Getting to Ljubljana was something that was
actually more difficult than I had initially anticipated, almost exclusively
because I refused to pay any money to get there. Unfortunately for me, countries that think they
are part of Western Europe do not have group taxis that regularly go right to
the border crossings. How old ladies are
supposed to carry their plastic burlap sacks full of cheap cigarettes and ugly
plastic shoes across the line is beyond me, and this ugly reality affected me
in ways I never though possible. I took
a public bus from Nagykanizsa to Letenye, and walked out of the EU, out of the
Magyar Köztarsaság, and into the Respublika Hrvatska, back into the Ex-oslavia
and the temperamental Balkans for more unpredictability and
Enlightenment-deprived antics.
Across whatever river separates Hungary and
Croatia (not the Sava, Wikipedia is
currently insisting) I indeed found what may easily sum up the corrosive
effects of the backwardness endemic to the Balkan Peninsula: I stopped at the
border to have a pizza and it had egg on it.

+--

Questions to answer:
**1.** In the travel account, why did reaching Ljubljana prove harder than the writer expected? Answer in one to three sentences.
**2.** Reproduce the passage of the travel account starting at "Getting to Ljubljana" and ending at "Enlightenment-deprived antics.".
**3.** Carry the travel account onward from its final sentence.
The entries aren't needed.

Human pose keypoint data
+--

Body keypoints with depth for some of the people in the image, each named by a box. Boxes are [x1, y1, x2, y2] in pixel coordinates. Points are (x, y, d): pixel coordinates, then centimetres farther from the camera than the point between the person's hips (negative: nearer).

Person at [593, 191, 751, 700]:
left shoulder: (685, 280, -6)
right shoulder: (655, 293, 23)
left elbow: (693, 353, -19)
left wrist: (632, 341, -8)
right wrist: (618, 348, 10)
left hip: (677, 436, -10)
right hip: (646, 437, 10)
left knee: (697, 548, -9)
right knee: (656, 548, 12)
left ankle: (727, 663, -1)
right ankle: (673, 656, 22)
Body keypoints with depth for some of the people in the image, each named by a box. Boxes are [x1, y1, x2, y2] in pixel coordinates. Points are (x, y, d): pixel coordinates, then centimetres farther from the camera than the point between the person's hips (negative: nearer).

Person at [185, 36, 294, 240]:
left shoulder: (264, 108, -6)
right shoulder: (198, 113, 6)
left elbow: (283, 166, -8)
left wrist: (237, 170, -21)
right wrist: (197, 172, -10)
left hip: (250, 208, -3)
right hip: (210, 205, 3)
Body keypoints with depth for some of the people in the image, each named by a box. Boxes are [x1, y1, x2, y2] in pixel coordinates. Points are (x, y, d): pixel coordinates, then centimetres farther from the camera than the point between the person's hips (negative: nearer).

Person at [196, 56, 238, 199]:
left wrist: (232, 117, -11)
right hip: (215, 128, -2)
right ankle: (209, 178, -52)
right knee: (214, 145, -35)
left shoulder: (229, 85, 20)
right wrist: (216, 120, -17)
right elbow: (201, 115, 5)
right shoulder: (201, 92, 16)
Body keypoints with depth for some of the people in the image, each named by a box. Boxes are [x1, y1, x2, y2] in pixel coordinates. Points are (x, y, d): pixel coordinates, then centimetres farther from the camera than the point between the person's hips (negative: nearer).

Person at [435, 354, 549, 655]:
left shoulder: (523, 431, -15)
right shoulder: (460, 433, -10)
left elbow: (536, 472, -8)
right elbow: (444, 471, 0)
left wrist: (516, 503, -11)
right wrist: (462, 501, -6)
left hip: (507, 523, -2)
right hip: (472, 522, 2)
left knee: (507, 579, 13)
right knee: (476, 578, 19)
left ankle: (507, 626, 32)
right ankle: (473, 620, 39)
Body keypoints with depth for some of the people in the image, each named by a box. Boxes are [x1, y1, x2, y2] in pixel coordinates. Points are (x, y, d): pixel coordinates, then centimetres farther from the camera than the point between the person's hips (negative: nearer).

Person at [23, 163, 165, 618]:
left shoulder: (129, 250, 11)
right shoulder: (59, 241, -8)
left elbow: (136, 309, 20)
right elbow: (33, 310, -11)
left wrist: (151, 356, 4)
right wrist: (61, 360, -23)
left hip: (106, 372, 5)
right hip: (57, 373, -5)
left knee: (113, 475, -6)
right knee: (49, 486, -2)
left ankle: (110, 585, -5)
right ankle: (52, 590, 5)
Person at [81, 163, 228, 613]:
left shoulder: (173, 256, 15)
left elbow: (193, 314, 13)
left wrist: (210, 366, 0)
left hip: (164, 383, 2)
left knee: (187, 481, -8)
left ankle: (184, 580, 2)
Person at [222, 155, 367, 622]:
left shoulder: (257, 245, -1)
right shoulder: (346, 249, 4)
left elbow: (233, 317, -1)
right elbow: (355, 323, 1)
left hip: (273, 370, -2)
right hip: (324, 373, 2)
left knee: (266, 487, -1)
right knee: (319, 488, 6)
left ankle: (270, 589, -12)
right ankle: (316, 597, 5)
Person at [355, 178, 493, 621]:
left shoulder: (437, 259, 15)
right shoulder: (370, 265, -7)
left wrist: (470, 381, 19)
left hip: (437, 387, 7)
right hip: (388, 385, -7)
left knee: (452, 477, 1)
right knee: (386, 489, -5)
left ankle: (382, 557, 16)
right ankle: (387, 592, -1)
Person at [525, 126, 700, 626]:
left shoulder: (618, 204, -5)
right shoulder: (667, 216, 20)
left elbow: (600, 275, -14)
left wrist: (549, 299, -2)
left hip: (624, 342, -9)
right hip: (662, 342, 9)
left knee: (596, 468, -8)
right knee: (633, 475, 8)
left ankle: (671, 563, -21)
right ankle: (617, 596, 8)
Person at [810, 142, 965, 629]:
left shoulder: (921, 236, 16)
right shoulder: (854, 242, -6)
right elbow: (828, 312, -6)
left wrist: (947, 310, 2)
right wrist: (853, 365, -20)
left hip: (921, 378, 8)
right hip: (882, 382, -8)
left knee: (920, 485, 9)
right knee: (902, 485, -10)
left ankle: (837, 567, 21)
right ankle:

+--

Answers for the exercise:
**1.** The writer refused to pay any money to get there, and that was almost the only reason the trip was harder than expected. It didn't help that countries thinking of themselves as part of Western Europe lack group taxis running regularly to the border crossings.

**2.**
Getting to Ljubljana was something that was
actually more difficult than I had initially anticipated, almost exclusively
because I refused to pay any money to get there. Unfortunately for me, countries that think they
are part of Western Europe do not have group taxis that regularly go right to
the border crossings. How old ladies are
supposed to carry their plastic burlap sacks full of cheap cigarettes and ugly
plastic shoes across the line is beyond me, and this ugly reality affected me
in ways I never though possible. I took
a public bus from Nagykanizsa to Letenye, and walked out of the EU, out of the
Magyar Köztarsaság, and into the Respublika Hrvatska, back into the Ex-oslavia
and the temperamental Balkans for more unpredictability and
Enlightenment-deprived antics.

**3.**
I had arrived. For some inexplicable
reason there was a major highway going right up to the border, but not into
Hungary, and there was an unsurprisingly scant amount of traffic on it. Of the Mercedes SUVs and other indicators
of the nouveau riche that opted to whiz past me at an unhealthy speed, my
experience hitchhiking on it brought back memories of why I had only spend a
maximum of 3 hours in Croatia in the past: people are not keen on
hitchhiking. In fact, if I can make one
argument against Croatia joining the EU, it’s that not enough people offered me
free rides.
One
argument for accession, however, is that one man in a tow-truck did stop for me, earning another gold star of my appreciation for the Croatian working class especially on this the day of the workers’ struggle. He deposited me at a fork in the road where I
could choose Zagreb, or the Slovene border.
I had every reason to assume that a random crossing on the Slovene border would be more
fruitful than the transportation hub of Croatia, so I headed in that direction.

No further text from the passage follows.